É inegável que existe um mercado ilegal de marfim e de corno de rinoceronte. O mais importante mercado final de marfim está na China, mas também há mercados legais noutros países do mundo. A Tailândia é um país de consumo e de trânsito de marfim, mas o destino final não está só na China. Quanto ao corno de rinoceronte, o mercado mais importante na atualidade é o Vietname. Desgraçadamente, a estrutura dos mercados de marfim e de corno de rinoceronte nunca foi bem estudada. Não se sabe se se trata de mercados altamente concentrados e não se conhecem os canais através dos quais concorrem as empresas nesses espaços económicos. Também não se conhece a estrutura de custos dos comerciantes, a sua forma de financiamento e a sua integração vertical (muitos pensam que se trata de cartéis criminosos bem organizados, mas mesmo isso é uma hipótese). Por outras palavras, ignora-se tudo sobre a estrutura e dinâmica dos mercados de marfim e de corno de rinoceronte.

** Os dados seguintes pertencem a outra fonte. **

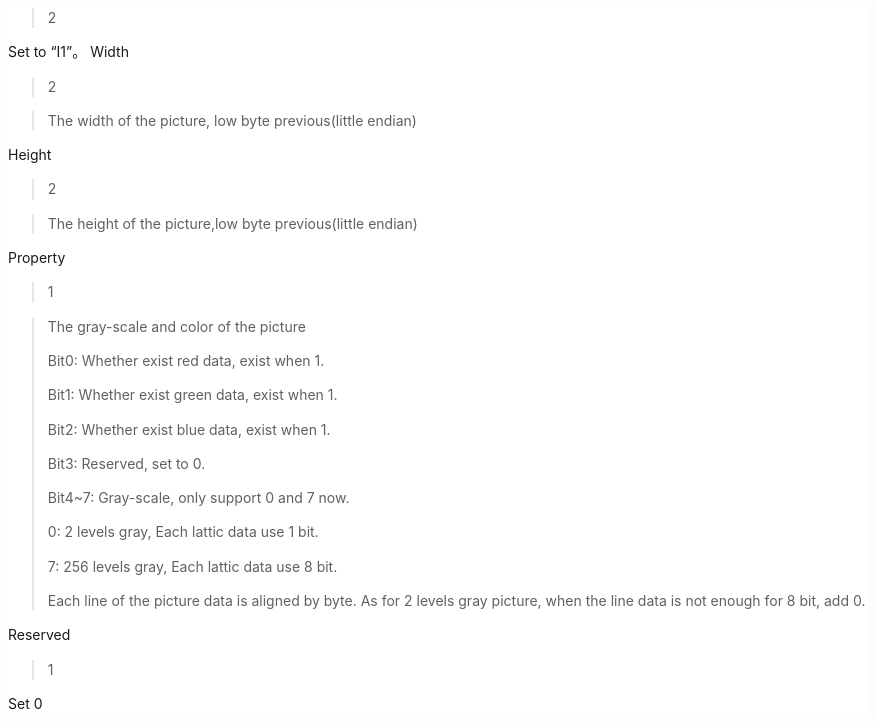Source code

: <td><blockquote>
<p>2</p>
</blockquote></td>
<td>Set to “I1”。</td>
</tr>
<tr class="even">
<td>Width</td>
<td><blockquote>
<p>2</p>
</blockquote></td>
<td><blockquote>
<p>The width of the picture, low byte previous(little endian)</p>
</blockquote></td>
</tr>
<tr class="odd">
<td>Height</td>
<td><blockquote>
<p>2</p>
</blockquote></td>
<td><blockquote>
<p>The height of the picture,low byte previous(little endian)</p>
</blockquote></td>
</tr>
<tr class="even">
<td>Property</td>
<td><blockquote>
<p>1</p>
</blockquote></td>
<td><blockquote>
<p>The gray-scale and color of the picture</p>
<p>Bit0: Whether exist red data, exist when 1.</p>
<p>Bit1: Whether exist green data, exist when 1.</p>
<p>Bit2: Whether exist blue data, exist when 1.</p>
<p>Bit3: Reserved, set to 0.</p>
<p>Bit4~7: Gray-scale, only support 0 and 7 now.</p>
<p>0: 2 levels gray, Each lattic data use 1 bit.</p>
<p>7: 256 levels gray, Each lattic data use 8 bit.</p>
<p>Each line of the picture data is aligned by byte. As for 2 levels
gray picture, when the line data is not enough for 8 bit, add 0.</p>
</blockquote></td>
</tr>
<tr class="odd">
<td>Reserved</td>
<td><blockquote>
<p>1</p>
</blockquote></td>
<td>Set 0</td>
</tr>
</tbody>
</table>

Nadando nestes mares de ignorância, é sumamente arriscado propor a liberalização dos mercados de marfim e de corno de rinoceronte. Pôr em marcha uma política de conservação baseada na legalização destes mercados constitui uma aventura perigosa que pode selar fatalmente o futuro destas espécies.

Artigo Alejandro Nadal, publicado no jornal mexicano “La Jornada” a 20 de maio de 2015

Sobre o/a autor(a)

Economista, professor em El Colegio do México.